Adam Pendleton, Black Dada Reader Publication
Essays

Afterward from Black Dada Reader

By Adam Pendleton

Abstraction is also flight. lt is freedom from the immediate spatiotemporal constraints of the moment; freedom to plan the future, recall the past, comprehend the present from a reflective perspective that incorporates all three; freedom from the immediate boundaries of concrete subjectivity, freedom to imagine the possible and transport oneself into it; freedom to survey the real as a resource for embodying the possible . . .

Adrian Piper, "Flying" (1987)

A term like "afro-conceptualism" is useful for the way it stages the relationship between abstraction and freedom.

ls there a role for abstraction in the abolition of alienated labor?

This phrase—the abolition of alienated labor—is European in origin but would seem already to better describe the arc of North Atlantic history than that of the Continent. Or—and this is the point—the words abolition, alienated, and labor have a unique and indisputable material record in the history of slavery. Nor should this record surprise us, for if the influence of the Haitian Revolution on Hegel's conceptual account of the struggle against identity is as it should be, then it is not too much to say that all conceptualism of a certain lineage is afro-conceptualism, whether it knows it or not. The difference between self-conscious afro-conceptualism and the "normal" conceptual conceptualism with which it is contrasted would then be simply that: a difference of self-consciousness. lt is not that afro-conceptualism is another instance of conceptualism; instead, it names the material encounter—the record of which is the conceptual project—as such.

Let me try to be more specific. Sometimes we talk about identity politics, usually as a foil. But it is worth remembering that all hitherto-recorded history is the history of identity politics, properly understood. I do not mean in the sense of a primordial clash between distinct, fully formed races, nations, classes, or genders, but, on the contrary, the way in which these very identities are themselves produced after the fact to justify the current regime of accumulation. To say that the struggle of workers in a factory is "more real" than the struggle of black people against institutionalized exploitation, or than queer struggle against heteronormativity, is not only unjust, it is inaccurate. In truth, if we were forced to articulate a chronology for the naturalization of socially antagonistic identity assignments, we would have to say that gender appears first, and then race, and that class, in the historical sense, happens last, and is modeled on the other two. The phrase "identity politics" is like "afro-conceptualism" in that it marks as derivative what is, if anything, original. This does not mean these terms are without analytic merit, just that they are invitations, notes received in the mail to reserve a place in the future for their unfolding as events, when their power as truths will manifest.

ln striving toward this moment, I wish to offer a distinction that I think may be helpful. I begin by asking after the role of abstraction in the process of abolition.
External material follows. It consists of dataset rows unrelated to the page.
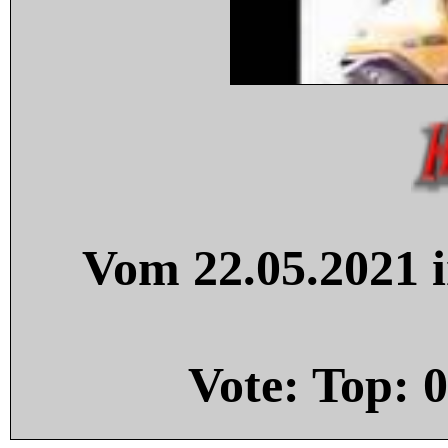
Vom 22.05.2021 i
Vote: Top:
0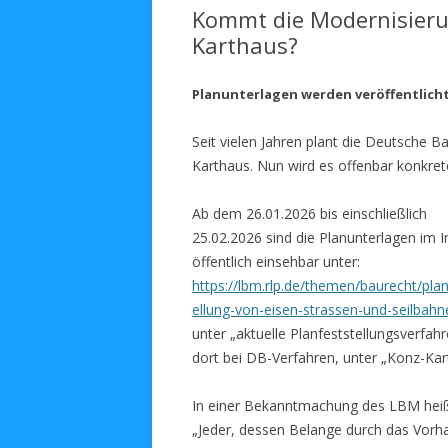
Kommt die Modernisier
Karthaus?
Planunterlagen werden veröffentlich
Seit vielen Jahren plant die Deutsche 
Karthaus. Nun wird es offenbar konkret
Ab dem 26.01.2026 bis einschließlich
25.02.2026 sind die Planunterlagen im I
öffentlich einsehbar unter:
https://lbm.rlp.de/themen/baurecht/plan
ellung-von-eisen-strassen-und-seilbahn
unter „aktuelle Planfeststellungsverfahr
dort bei DB-Verfahren, unter „Konz-Kar
In einer Bekanntmachung des LBM heiß
„Jeder, dessen Belange durch das Vorh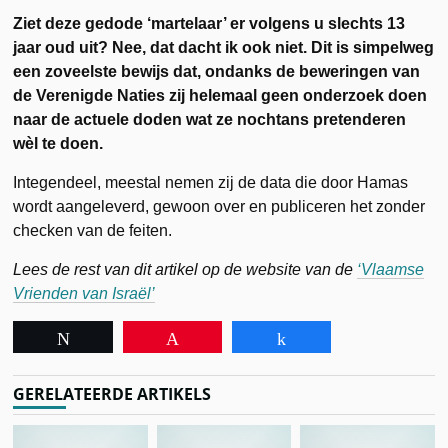
Ziet deze gedode ‘martelaar’ er volgens u slechts 13
jaar oud uit? Nee, dat dacht ik ook niet. Dit is simpelweg
een zoveelste bewijs dat, ondanks de beweringen van
de Verenigde Naties zij helemaal geen onderzoek doen
naar de actuele doden wat ze nochtans pretenderen
wèl te doen.
Integendeel, meestal nemen zij de data die door Hamas
wordt aangeleverd, gewoon over en publiceren het zonder
checken van de feiten.
Lees de rest van dit artikel op de website van de
‘Vlaamse
Vrienden van Israël’
Tweet
Pin
Share
GERELATEERDE ARTIKELS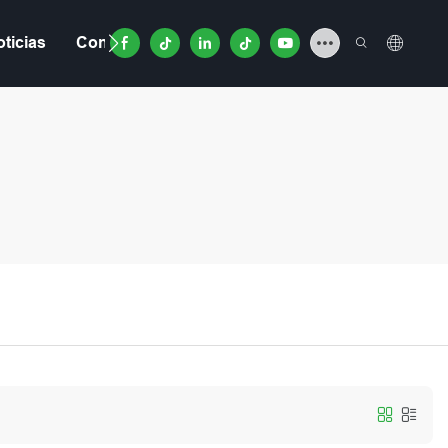
ticias
Contacto
Video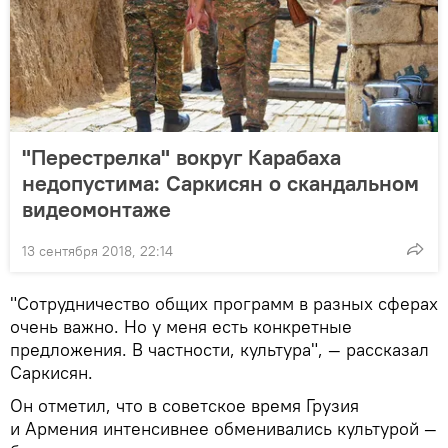
"Перестрелка" вокруг Карабаха
недопустима: Саркисян о скандальном
видеомонтаже
13 сентября 2018, 22:14
"Сотрудничество общих программ в разных сферах
очень важно. Но у меня есть конкретные
предложения. В частности, культура", — рассказал
Саркисян.
Он отметил, что в советское время Грузия
и Армения интенсивнее обменивались культурой —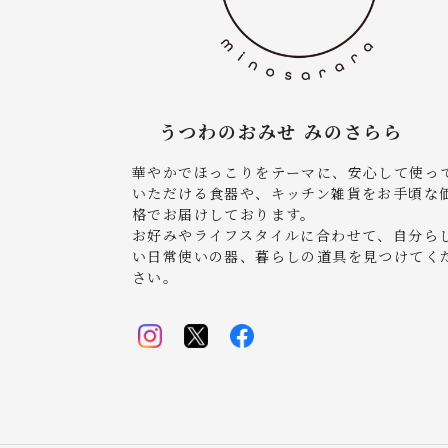
うつわのおみせ みのさらら
華やかでほっこりをテーマに、安心して使っ
いただける食器や、キッチン雑貨をお手頃な
格でお届けしております。
お好みやライフスタイルに合わせて、自分ら
い日常使いの器、暮らしの道具を見つけてく
さい。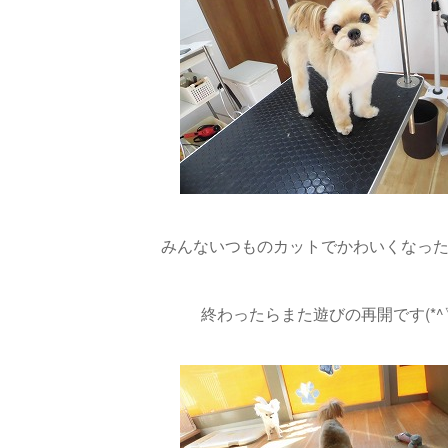
みんないつものカットでかわいくなったね(
終わったらまた遊びの再開です(*^▽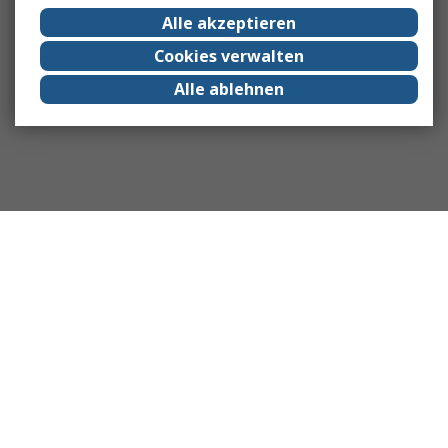
Alle akzeptieren
Cookies verwalten
Alle ablehnen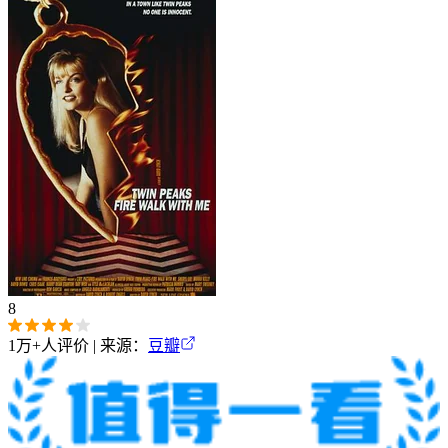
8
1万+
人评价 | 来源：
豆瓣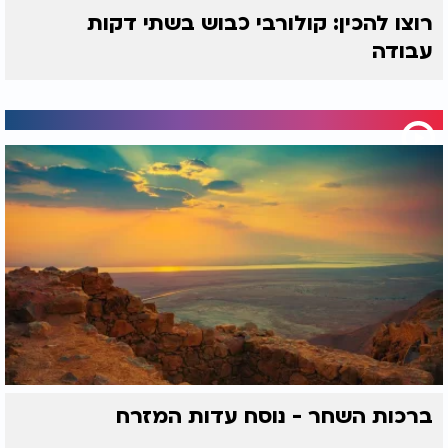
רוצו להכין: קולורבי כבוש בשתי דקות
עבודה
ברכות השחר - נוסח עדות המזרח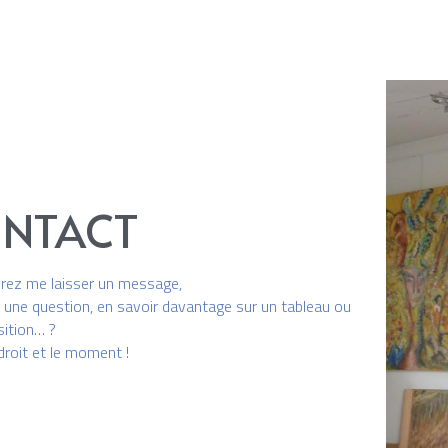
NTACT
rez me laisser un message,
une question, en savoir davantage sur un tableau ou 
ition… ?
ndroit et le moment !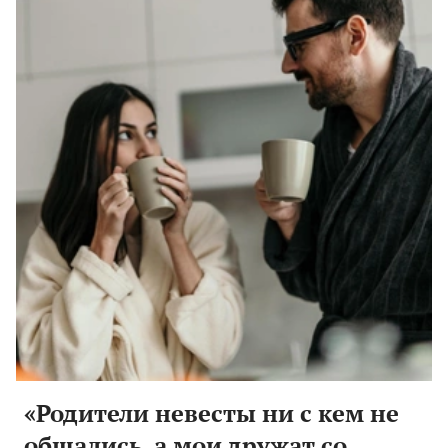
«Родители невесты ни с кем не
общались, а мои дружат со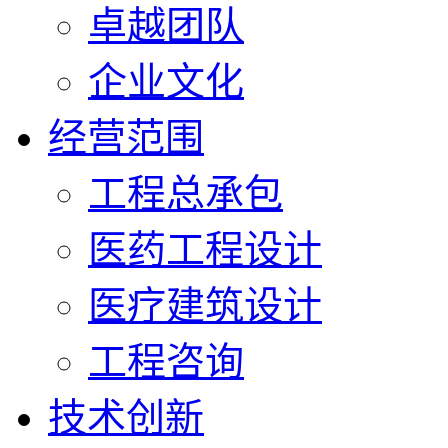
卓越团队
企业文化
经营范围
工程总承包
医药工程设计
医疗建筑设计
工程咨询
技术创新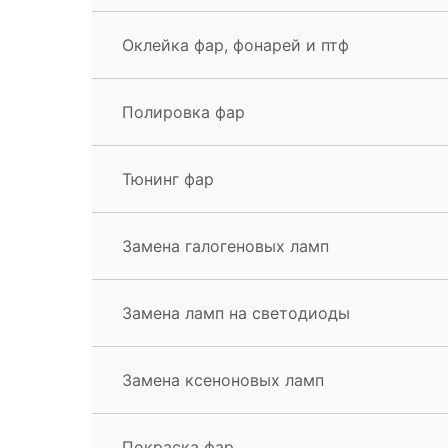
Оклейка фар, фонарей и птф
Полировка фар
Тюнинг фар
Замена галогеновых ламп
Замена ламп на светодиоды
Замена ксеноновых ламп
Покраска фар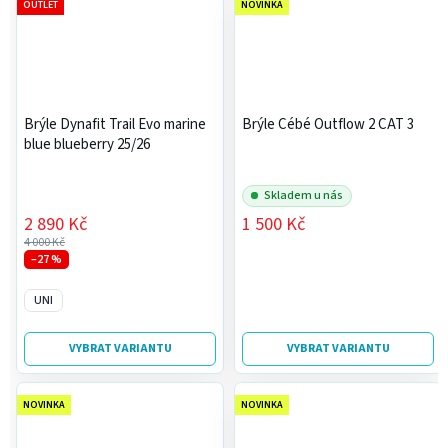
OUTLET
NOVINKA
Brýle Dynafit Trail Evo marine
Brýle Cébé Outflow 2 CAT 3
blue blueberry 25/26
Skladem u nás
2 890 Kč
1 500 Kč
4 000 Kč
–27 %
UNI
VYBRAT VARIANTU
VYBRAT VARIANTU
NOVINKA
NOVINKA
One way of answering this question is to distinguish between two experiences, or two modes of abstraction. The first is the experience of abstraction as a force, which happens when the body is subject to violence by virtue of its ostensible coincidence with one of the identity assignments Iisted above. The belly of the slave ship, sexual violence, and the fourteen-hour day on the assembly line are all examples of this kind of abstraction. Abstraction is a force whenever and wherever the subject is misrecognized as an object. We know this misrecognition has taken place by the refusal, or resistance—to use Fred Moten's language—of these subjects to their utilization as objects. At first these refusals appear simply as anomalies, but, with time, they demand to be accounted for.

It is in the service of this demand for recognition that the second experience of abstraction arrives: the practice of abstraction, or abstraction as a relationship. This is the experience described by Adrian Piper in her essay "Flying," from which I take my epigraph. For it is precisely by practicing abstraction—by poetry or painting or whatever—that the subject confirms itself as other-than-object. We call this process of confirmation a revolution—the amalgamated refusal whereby what was previously understood as an object is now recognized as a subject. And so, Amiri Baraka represents the slave ship onstage in all its abstract force, drag places gender at the service of collective performance, and workers insist on control over their expenditure of time and energy. ln each case, the object pulls away from itself and becomes a subject practicing abstraction, insisting on the distance between itself and the ground.

It has been said that the master's tools will never dismantle the master's house, but what about the people the master treated as tools? That is, the "tools" that were themselves capable of practicing abstraction, those three-fifths? Before the question about tools can be asked, there must already be an understanding about what a tool is and what it is not. My point is simply that it is the struggle for access to the master's tools, and the tool of abstraction in particular, that creates this difference in understanding by destroying the misrecognition lurking behind mastery in the first place. One day there are masters and tools, and the next, only people. No forces, just relations. Black Dada is the name I borrow for the immanent historical possibility of this transformation: Black for the open-ended signifier projected onto resisting objects, Dada for yes, yes, the double affirmation of their refusal. Yes, yes to afro-conceptualism, yes, yes to the practice of abstraction, yes to history, all of it, yes to freedom, all of it, yes, to flight, yes to flying in the future, heart was going like mad yes, I say yes.